THON is the largest student-run philanthropy in the world, and requires the dedication of thousands of Penn State students throughout the year leading up to THON weekend.

“The first time I walked into the Bryce Jordan Center, I was a junior in high school and I fell in love,” said THON Merchandise Director Justin Kauffman, a Cumberland Valley alum. “I was like, This is the place I want to be, and that passion kept growing.”

The weekend features hundreds of performances designed to keep the crowd awake and engaged. Some fan favorite events were the Four Diamonds Kids Talent Show, the Penn State Athletics Pep Rally and a event-ending performance from GoGo Retro.

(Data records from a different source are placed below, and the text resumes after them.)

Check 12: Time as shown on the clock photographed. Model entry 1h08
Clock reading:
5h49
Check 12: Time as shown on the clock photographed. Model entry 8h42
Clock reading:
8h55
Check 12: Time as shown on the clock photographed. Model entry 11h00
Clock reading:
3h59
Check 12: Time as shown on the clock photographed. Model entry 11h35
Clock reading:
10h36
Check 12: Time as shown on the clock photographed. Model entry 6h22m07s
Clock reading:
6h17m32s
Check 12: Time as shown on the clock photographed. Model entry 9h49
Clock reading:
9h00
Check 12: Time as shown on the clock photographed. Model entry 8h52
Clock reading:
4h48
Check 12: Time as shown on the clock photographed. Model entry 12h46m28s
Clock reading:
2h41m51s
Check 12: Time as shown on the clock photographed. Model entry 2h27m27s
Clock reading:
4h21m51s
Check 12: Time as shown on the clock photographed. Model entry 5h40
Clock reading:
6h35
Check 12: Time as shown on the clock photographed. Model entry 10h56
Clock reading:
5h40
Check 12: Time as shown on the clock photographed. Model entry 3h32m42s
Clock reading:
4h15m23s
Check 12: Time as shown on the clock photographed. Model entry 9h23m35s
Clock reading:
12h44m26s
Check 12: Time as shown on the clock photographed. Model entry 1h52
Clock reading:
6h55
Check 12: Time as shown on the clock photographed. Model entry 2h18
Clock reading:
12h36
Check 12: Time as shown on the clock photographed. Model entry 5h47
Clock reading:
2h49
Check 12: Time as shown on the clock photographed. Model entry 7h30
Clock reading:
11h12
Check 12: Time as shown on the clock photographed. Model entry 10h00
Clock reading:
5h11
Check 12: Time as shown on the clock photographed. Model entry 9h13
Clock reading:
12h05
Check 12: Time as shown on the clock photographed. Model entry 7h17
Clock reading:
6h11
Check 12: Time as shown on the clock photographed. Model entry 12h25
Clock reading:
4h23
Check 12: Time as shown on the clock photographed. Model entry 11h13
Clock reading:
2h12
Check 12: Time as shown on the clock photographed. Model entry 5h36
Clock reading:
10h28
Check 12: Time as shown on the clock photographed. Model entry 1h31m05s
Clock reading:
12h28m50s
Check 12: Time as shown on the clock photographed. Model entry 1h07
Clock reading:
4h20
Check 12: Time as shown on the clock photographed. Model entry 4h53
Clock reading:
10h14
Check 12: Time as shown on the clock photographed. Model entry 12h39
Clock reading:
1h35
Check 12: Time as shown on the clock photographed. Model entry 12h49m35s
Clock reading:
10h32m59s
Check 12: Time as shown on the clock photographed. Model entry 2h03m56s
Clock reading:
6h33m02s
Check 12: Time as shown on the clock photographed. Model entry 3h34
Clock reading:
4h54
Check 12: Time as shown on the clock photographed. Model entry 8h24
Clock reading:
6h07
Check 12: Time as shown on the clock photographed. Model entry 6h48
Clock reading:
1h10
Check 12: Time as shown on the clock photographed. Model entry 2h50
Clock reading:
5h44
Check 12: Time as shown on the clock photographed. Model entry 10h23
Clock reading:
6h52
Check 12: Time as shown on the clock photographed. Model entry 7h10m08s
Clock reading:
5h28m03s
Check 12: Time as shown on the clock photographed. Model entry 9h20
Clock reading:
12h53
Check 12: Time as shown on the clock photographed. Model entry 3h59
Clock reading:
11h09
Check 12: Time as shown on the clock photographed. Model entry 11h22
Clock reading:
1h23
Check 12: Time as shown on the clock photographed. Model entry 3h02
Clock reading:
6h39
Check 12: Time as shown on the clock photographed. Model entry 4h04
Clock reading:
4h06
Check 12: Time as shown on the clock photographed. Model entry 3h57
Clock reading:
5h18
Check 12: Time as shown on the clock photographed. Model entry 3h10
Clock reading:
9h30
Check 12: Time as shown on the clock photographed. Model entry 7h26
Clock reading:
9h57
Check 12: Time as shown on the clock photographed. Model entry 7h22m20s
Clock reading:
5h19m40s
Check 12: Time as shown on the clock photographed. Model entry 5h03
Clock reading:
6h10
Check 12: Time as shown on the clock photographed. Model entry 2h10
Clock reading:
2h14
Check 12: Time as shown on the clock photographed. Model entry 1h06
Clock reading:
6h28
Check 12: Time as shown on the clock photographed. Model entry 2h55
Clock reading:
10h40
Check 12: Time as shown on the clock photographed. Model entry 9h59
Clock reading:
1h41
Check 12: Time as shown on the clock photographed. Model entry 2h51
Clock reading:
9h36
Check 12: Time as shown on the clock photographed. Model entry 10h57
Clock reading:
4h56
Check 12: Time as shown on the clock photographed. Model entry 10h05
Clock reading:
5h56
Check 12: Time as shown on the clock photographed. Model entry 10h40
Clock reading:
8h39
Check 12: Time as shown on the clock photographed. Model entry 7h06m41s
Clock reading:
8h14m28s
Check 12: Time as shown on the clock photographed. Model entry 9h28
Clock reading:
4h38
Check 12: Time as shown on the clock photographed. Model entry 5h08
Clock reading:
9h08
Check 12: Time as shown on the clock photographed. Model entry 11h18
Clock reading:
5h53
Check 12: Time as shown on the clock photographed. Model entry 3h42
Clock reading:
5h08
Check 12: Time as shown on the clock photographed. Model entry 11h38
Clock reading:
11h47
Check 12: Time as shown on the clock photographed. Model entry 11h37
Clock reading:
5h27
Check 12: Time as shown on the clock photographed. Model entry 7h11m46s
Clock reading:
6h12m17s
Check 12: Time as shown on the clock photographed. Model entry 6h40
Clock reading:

“You play in front of a hundred thousand [fans in Beaver Stadium], and then you’re trying to raise $100,000 for those kids, so this is a special,” said Penn State defensive tackle Dvon Ellies.

For many students, dancing at THON is a bucket list item during their four years on campus.

“This is a community of people just being selfless and really standing for the kids who we care about and the families we love,” said THON dancer Anne Newman, a Camp Hill native.

And the focus all weekend long is on those Four Diamonds families, the ones who are still battling and those that are no longer with us.

“We truly would not have made it through our sons cancer journey and ultimate death without the support of Four Diamonds,” said the Nesbitt family, who lost their son William when he was just 11 years old.

On Sunday, the event takes on a different tone during family hour as the students remember those Four Diamonds kids still fighting or recognizing their battle in a celebration of life.

“We all know why we’re here, to raise money for the kids.,” said Penn State Harrisburg adviser Holly Maitland-McKenna.

These students raised $15 million in 2023, setting a new record for THON. Now, that money will be used to fuel critical research, as well as cover the entire cost of treatment for those Four Diamonds kids at the Penn State Children’s Hospital in Hershey.